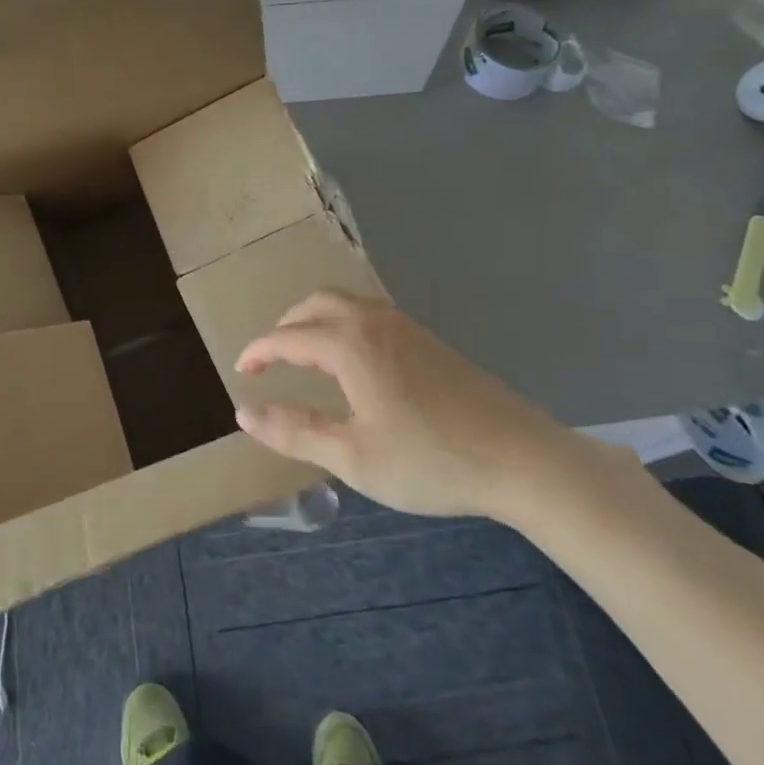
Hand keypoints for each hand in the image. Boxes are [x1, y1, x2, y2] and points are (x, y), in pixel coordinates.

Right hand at [234, 292, 607, 522]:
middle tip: (270, 360)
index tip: (241, 370)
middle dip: (285, 326)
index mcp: (350, 344)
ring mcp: (406, 326)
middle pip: (315, 304)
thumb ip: (294, 431)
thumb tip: (244, 411)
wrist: (522, 459)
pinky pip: (369, 314)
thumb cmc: (430, 460)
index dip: (259, 351)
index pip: (288, 337)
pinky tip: (351, 361)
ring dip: (315, 320)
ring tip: (304, 356)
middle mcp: (374, 321)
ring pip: (345, 304)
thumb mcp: (352, 457)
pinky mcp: (428, 339)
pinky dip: (342, 324)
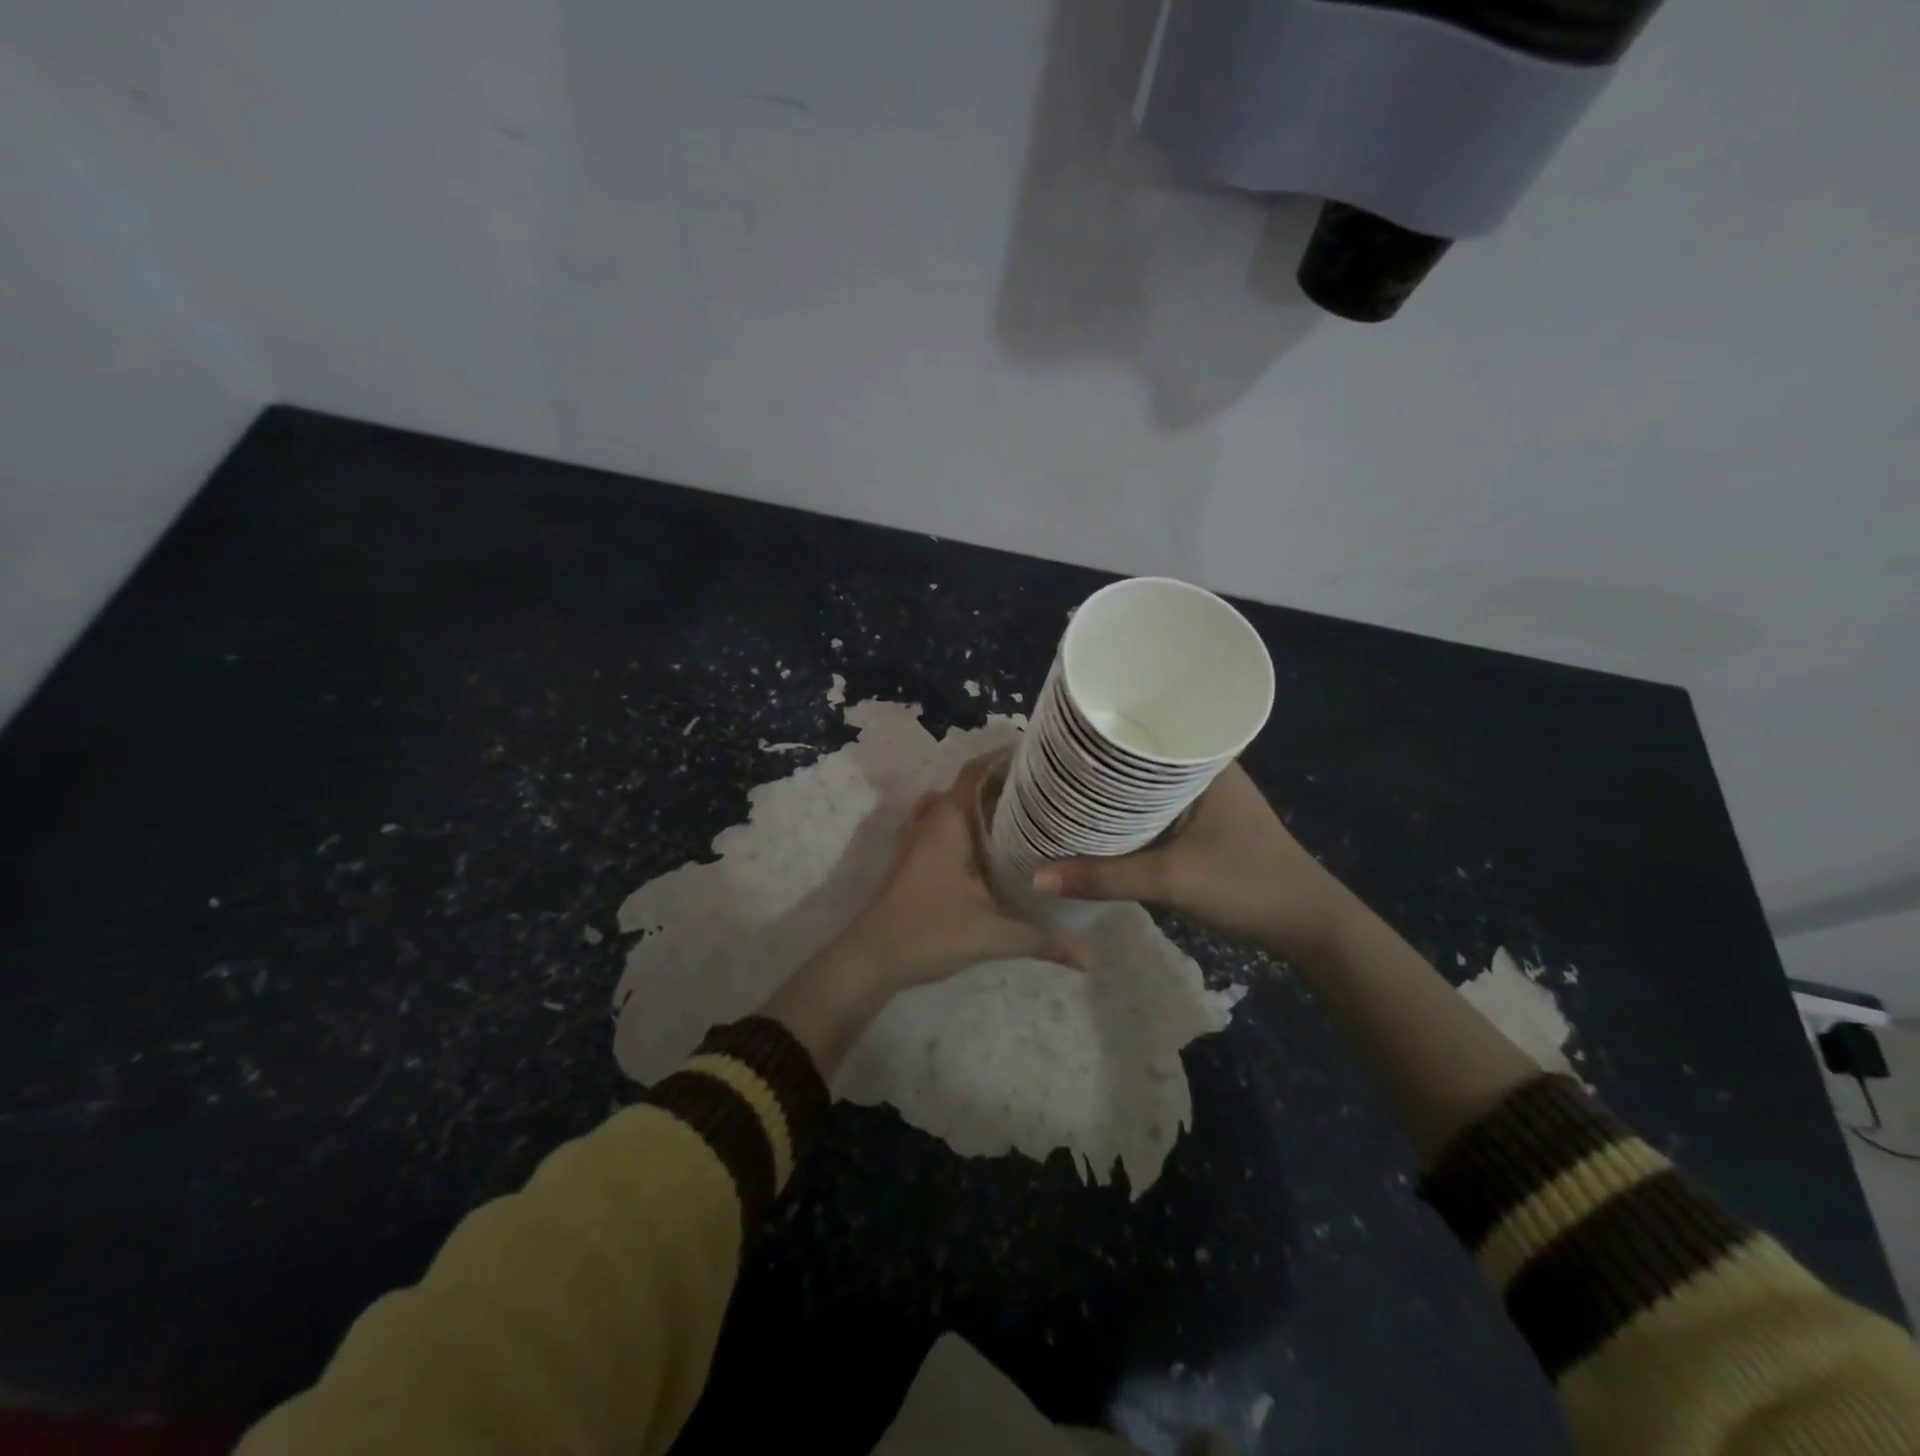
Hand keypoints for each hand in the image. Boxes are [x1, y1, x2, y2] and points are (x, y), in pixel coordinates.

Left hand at [830, 752, 1090, 987]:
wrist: (872, 957)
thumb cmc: (931, 931)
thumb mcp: (993, 935)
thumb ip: (1042, 940)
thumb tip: (1090, 958)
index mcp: (949, 821)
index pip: (975, 771)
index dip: (1002, 756)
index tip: (1036, 753)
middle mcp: (930, 820)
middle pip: (967, 785)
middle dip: (1001, 781)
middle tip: (1043, 787)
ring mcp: (914, 838)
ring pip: (951, 805)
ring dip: (979, 801)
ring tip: (1018, 808)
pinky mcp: (909, 857)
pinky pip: (938, 823)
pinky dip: (961, 821)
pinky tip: (982, 842)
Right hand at [1031, 762, 1360, 961]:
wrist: (1309, 926)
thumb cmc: (1247, 884)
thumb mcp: (1172, 880)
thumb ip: (1105, 878)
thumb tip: (1038, 876)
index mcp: (1204, 762)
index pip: (1144, 726)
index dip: (1100, 730)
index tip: (1057, 734)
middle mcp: (1204, 771)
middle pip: (1138, 759)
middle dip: (1097, 764)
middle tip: (1048, 765)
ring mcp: (1205, 799)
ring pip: (1144, 787)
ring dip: (1112, 793)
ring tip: (1062, 789)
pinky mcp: (1204, 824)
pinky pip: (1154, 810)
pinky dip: (1127, 815)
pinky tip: (1098, 822)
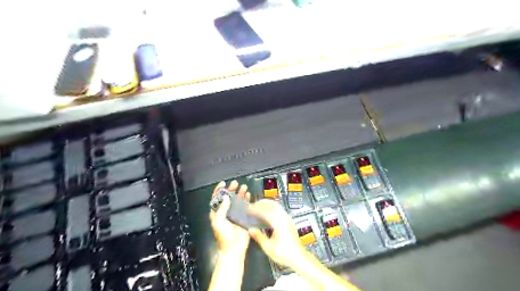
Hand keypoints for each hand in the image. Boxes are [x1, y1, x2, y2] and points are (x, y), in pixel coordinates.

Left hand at [211, 181, 251, 255]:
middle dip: (231, 189)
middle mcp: (226, 212)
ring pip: (237, 200)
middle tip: (235, 183)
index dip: (219, 190)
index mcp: (217, 213)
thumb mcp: (219, 222)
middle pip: (228, 197)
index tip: (223, 183)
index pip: (217, 199)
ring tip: (243, 187)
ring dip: (240, 193)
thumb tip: (226, 197)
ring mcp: (235, 214)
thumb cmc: (224, 236)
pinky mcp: (244, 216)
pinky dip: (247, 200)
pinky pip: (245, 206)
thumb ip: (221, 209)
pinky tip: (248, 195)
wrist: (235, 248)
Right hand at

########

• [PROBLEM TO WORK ON] Your output is the lines from the top of the entries through the line containing "index pip: (288, 337)", exactly as they stand. No pictures belong in it.

• [RESPONSE BOX]
Hand keypoints for each hand in the image. Boxes are [x1, y1, x2, y2] and points are (x, y), in pixel coordinates.

Right hand at [234, 292, 607, 522]:
middle tip: (270, 360)
index tip: (241, 370)
middle dip: (285, 326)
index mcp: (350, 344)
ring mcp: (406, 326)
middle pip: (315, 304)
thumb ip: (294, 431)
thumb tip: (244, 411)
wrist: (522, 459)
pinky pip: (369, 314)
thumb cmc: (430, 460)
index dip: (259, 351)
index pip: (288, 337)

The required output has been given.